== Segment start ==

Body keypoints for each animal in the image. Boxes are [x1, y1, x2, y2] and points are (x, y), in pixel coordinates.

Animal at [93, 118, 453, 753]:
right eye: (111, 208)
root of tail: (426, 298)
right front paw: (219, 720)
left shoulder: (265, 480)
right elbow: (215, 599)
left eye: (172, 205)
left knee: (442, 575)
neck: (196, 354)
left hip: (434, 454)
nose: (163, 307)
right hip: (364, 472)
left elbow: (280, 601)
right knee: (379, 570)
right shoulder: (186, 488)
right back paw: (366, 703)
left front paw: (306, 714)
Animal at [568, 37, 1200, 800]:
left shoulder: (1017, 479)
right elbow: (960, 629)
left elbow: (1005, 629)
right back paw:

== Segment end ==
== Segment start ==

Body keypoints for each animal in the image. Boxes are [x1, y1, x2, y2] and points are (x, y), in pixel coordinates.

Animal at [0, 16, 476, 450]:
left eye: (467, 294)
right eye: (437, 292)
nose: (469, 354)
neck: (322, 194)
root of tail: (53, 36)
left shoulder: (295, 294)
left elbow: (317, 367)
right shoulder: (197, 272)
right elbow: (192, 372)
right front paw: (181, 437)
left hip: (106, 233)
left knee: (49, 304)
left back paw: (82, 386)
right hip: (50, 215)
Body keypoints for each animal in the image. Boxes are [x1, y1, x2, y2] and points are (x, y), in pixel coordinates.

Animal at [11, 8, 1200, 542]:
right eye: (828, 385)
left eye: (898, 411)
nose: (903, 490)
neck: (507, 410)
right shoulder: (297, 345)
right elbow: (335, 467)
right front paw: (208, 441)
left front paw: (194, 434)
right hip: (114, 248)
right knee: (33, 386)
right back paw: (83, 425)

== Segment end ==
== Segment start ==

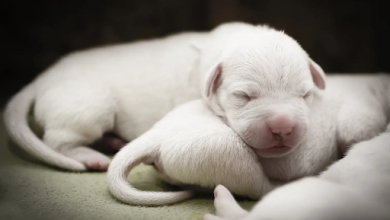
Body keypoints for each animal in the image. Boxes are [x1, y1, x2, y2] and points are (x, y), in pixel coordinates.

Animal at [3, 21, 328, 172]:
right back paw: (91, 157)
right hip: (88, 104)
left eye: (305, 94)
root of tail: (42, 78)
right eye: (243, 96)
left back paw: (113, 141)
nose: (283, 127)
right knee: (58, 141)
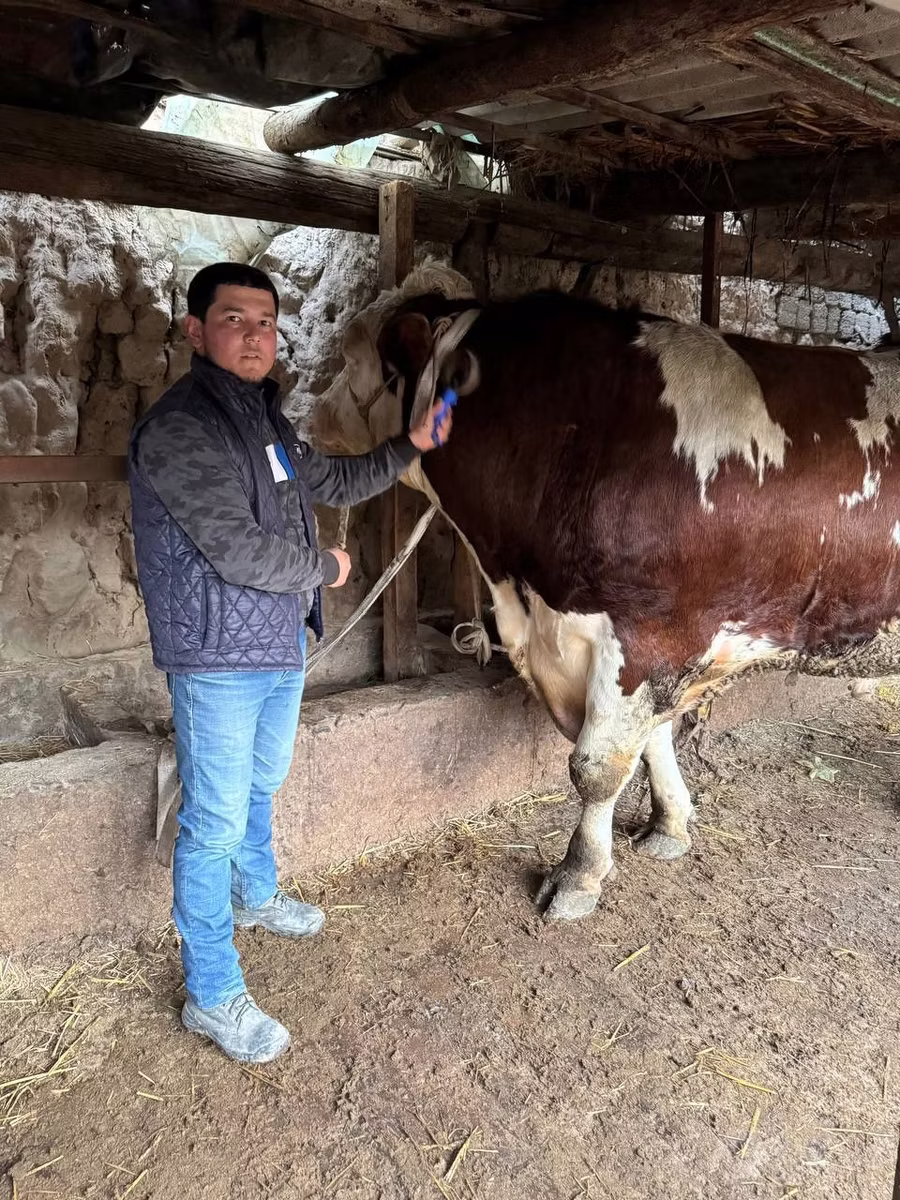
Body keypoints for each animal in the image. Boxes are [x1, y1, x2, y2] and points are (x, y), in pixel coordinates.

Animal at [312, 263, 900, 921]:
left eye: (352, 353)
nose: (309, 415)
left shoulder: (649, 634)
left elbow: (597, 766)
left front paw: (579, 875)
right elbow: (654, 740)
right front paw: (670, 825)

== Segment end ==

Your instructions: Within the records above, find every line containing "tail" and report only how many there are.

Result of this exercise: 3